これを受け、総務省ではガイドラインを策定する予定だ。早速、キャリアにも動きがあった。ソフトバンクは、1GBのデータパックを新設する検討を開始した。NTTドコモ、KDDI(au)もタスクフォースの結論を踏まえた料金プラン改定の検討を進めている。とりまとめの提言に従うと、500MBや1GBのような低容量のデータパックが新たに登場することになりそうだ。
現状では、料金プランの組み合わせは限定されている。ドコモは事実上、スマホでは音声定額が必須の新料金プランしか選択できない。auやソフトバンクは音声通話が従量制で基本使用料が安いプランも選択可能だが、こちらは大容量のデータパックしか選べない仕様になっている。今後策定されるガイドラインがどこまで詳細に踏み込むか次第だが、料金プランの柔軟性のなさにもメスが入るかもしれない。
端末の補助金の適正化については、過度なキャッシュバックを取りやめる方向で、検討が進められている。現状では、番号ポータビリティを利用して通信事業者を移ると、端末代が大幅に割り引かれる仕組みになっている。型落ちの端末だと、0円どころか逆にキャッシュバックをもらえることまである。こうした販売方法は、今後なくなっていくはずだ。
価格の多様化が進む
タスクフォースの中間とりまとめでは、割引を24回にわたって受け、端末価格を相殺していく「実質0円」にも歯止めをかけるべきとの提言があったが、ここまでの規制が実現するかは不透明。仮に規制が厳しくなり一切の割引ができないという事態になれば、端末の販売に大きな打撃を与える可能性がある。そのため、割引額を一定にそろえて公平性を保つなど、ソフトランディングを模索する方向性が打ち出されるかもしれない。
大手通信キャリアの回線を一部買い上げて安価に通信サービスを提供している事業者であるMVNOの推進に関しては、従来の総務省の方針から大きな変化は見られない。もともと総務省は、2016年中にMVNOを1500万回線にすることを目標に掲げており、その基盤整備を進めていた。
とりまとめでは、加入者情報を管理する「HLR/HSS」というサーバー機能の開放を目指す旨が記載されていたものの、これも以前から議論されていたこと。短期集中で開催されたタスクフォースで、わざわざ取り上げる必要性はなかったようにも感じる。
この中間とりまとめを受け、ユーザーにはどのような変化があるのか。真っ先に考えられるのは、スマホを持っているものの、あまり使わないライトユーザーが得をするということだ。一方で、もともとデータ通信をふんだんに使うユーザーにとっては、恩恵が少ないかもしれない。ただし、仮に音声定額プランが選択制になれば、通話の少ないユーザーは事実上の値下げになる可能性もある。
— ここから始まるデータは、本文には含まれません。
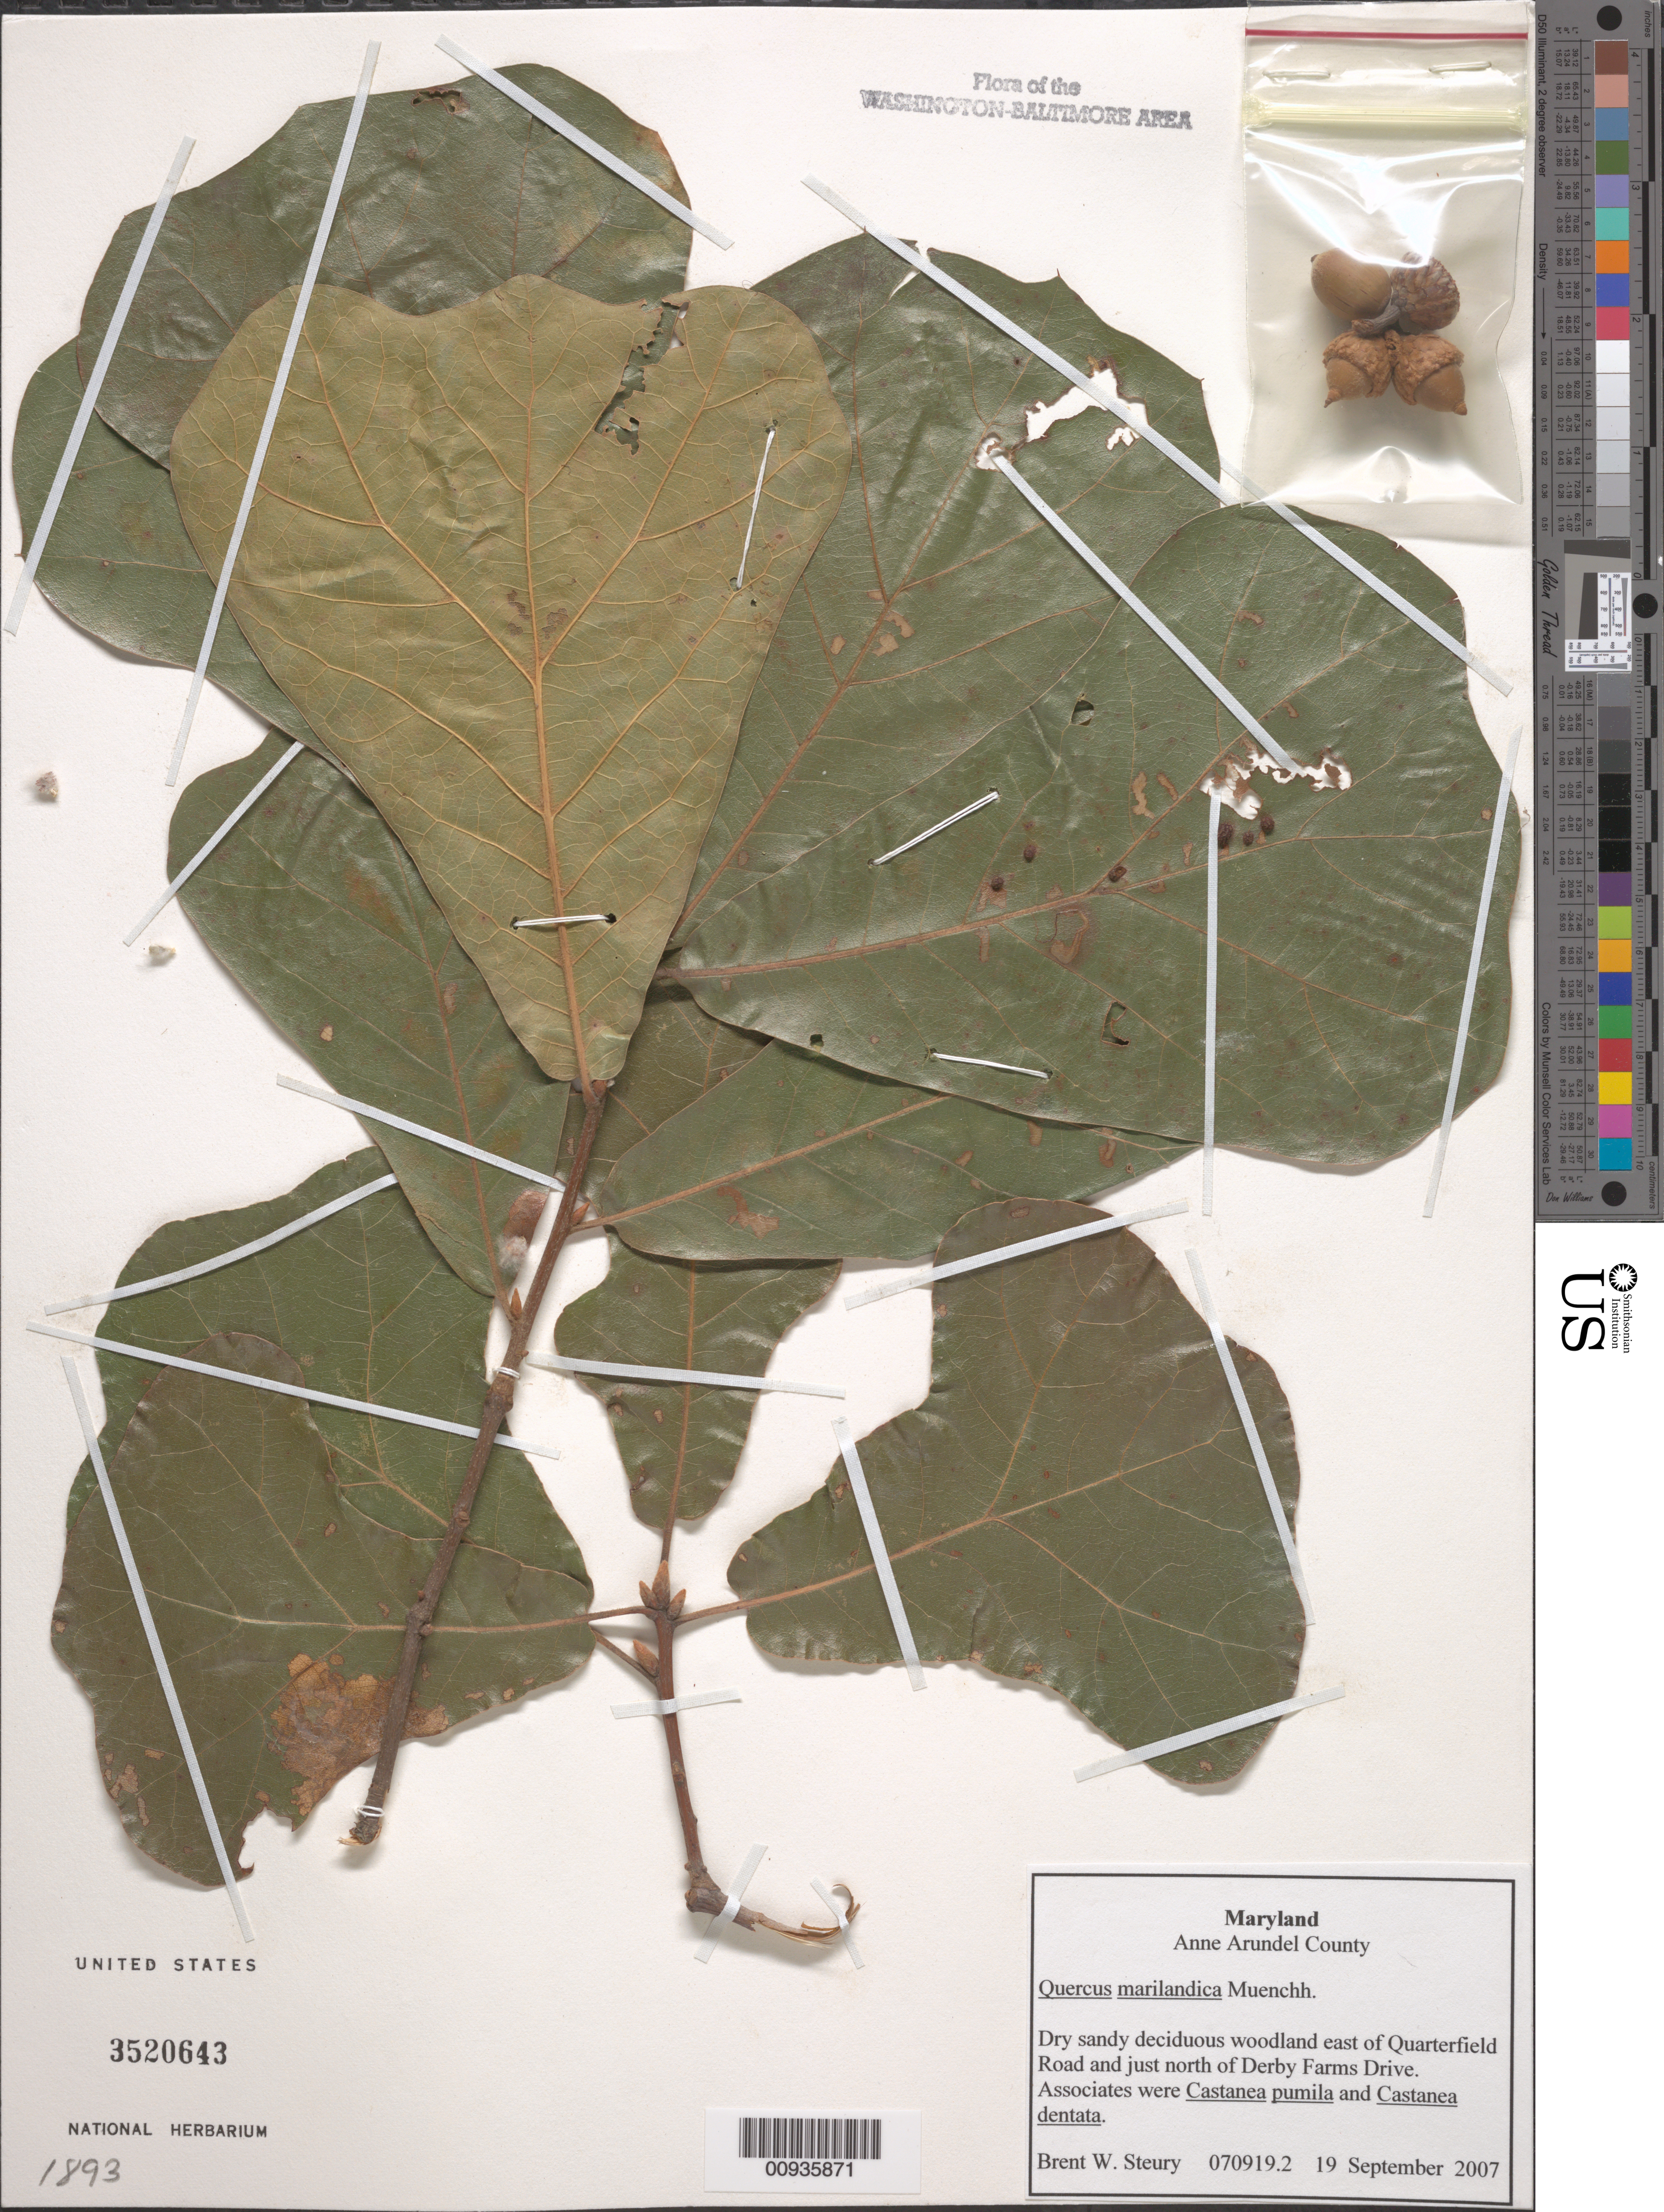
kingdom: Plantae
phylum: Tracheophyta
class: Magnoliopsida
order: Fagales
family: Fagaceae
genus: Quercus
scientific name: Quercus marilandica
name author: (L.) Münchh.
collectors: B. Steury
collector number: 070919.2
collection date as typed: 19 September 2007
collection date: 2007-09-19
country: United States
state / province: Maryland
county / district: Anne Arundel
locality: East of Quarterfield Road and north of Derby Farms Drive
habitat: dry, sandy deciduous woodland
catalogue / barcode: US 3520643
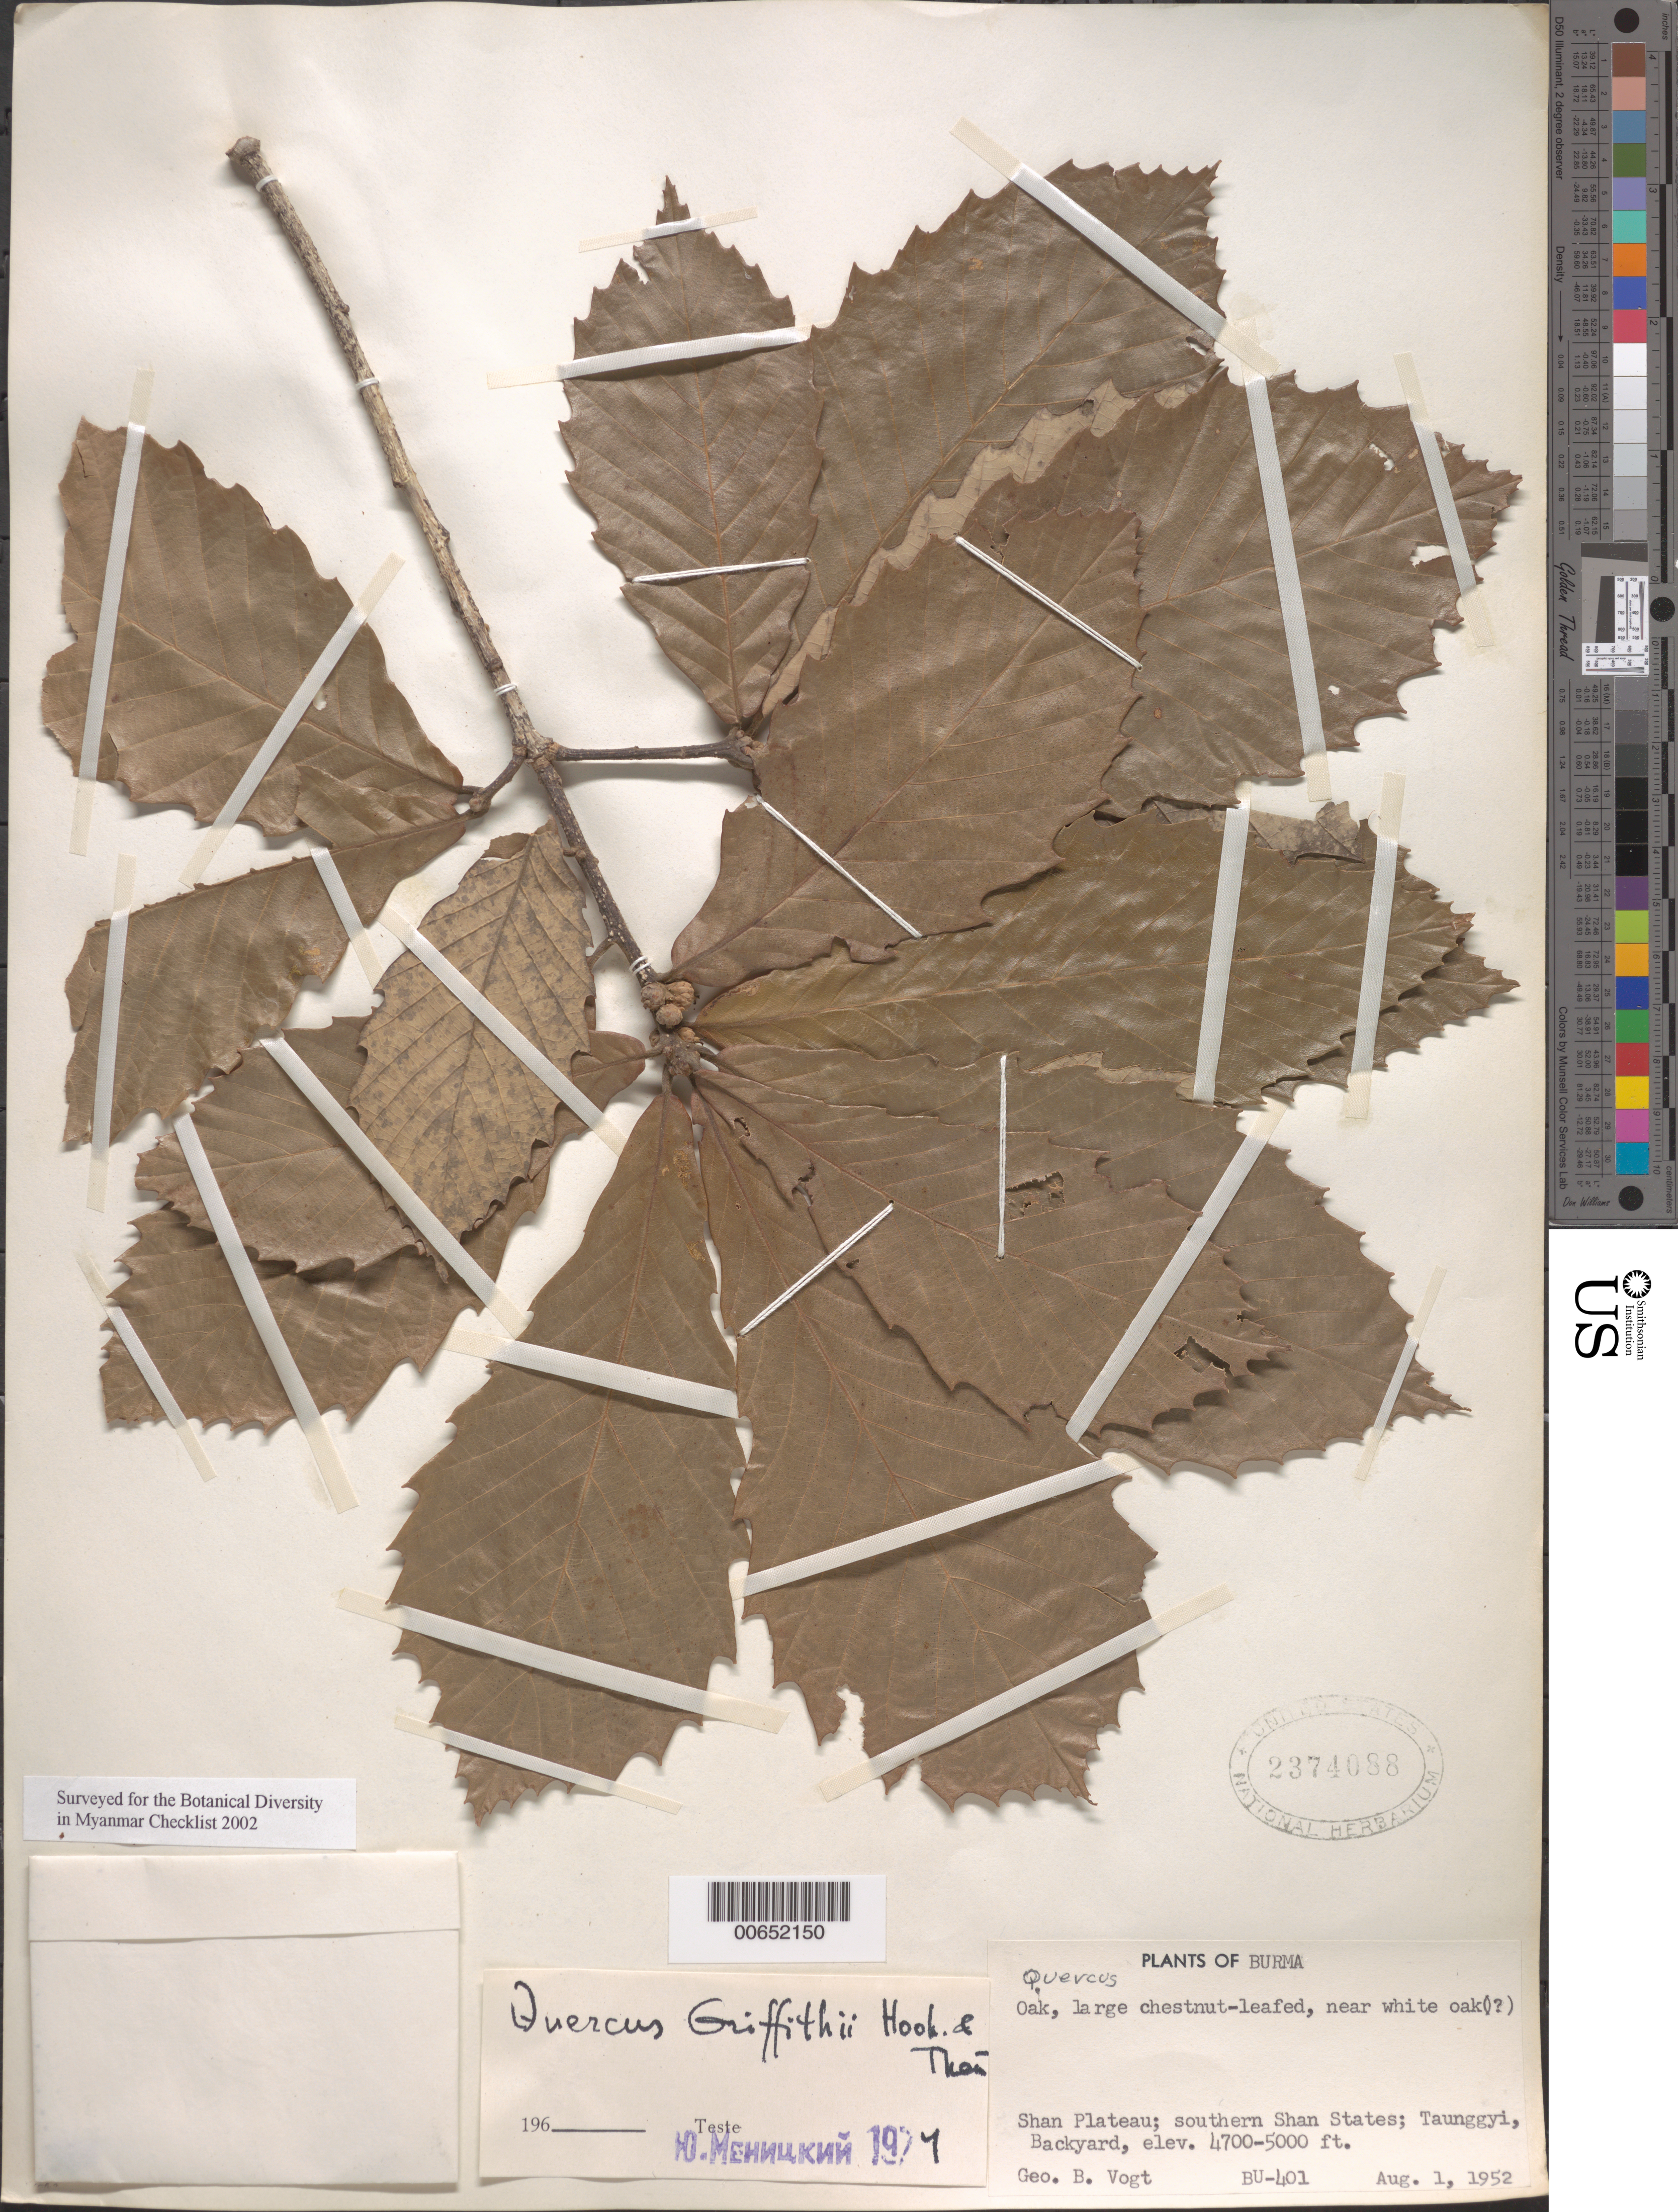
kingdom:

端末に関しては、キャッシュバックが規制されるのはほぼ確実。欲しい端末があり、番号ポータビリティを利用できる場合は、今のうちに手に入れておいたほうがよさそうだ。毎月受けられる割引に上限が設けられると、高機能な端末が買いづらくなるおそれもある。各キャリアの戦略にもよるが、今後は端末価格によりバリエーションが出てくることになるかもしれない。
MVNOについては、すぐに何かが変わることはないだろう。とりまとめを見ても、記載されているのは将来に向けた提言が中心となっている。どちらかといえば、時間をかけてサービスが多様化していく方向になりそうだ。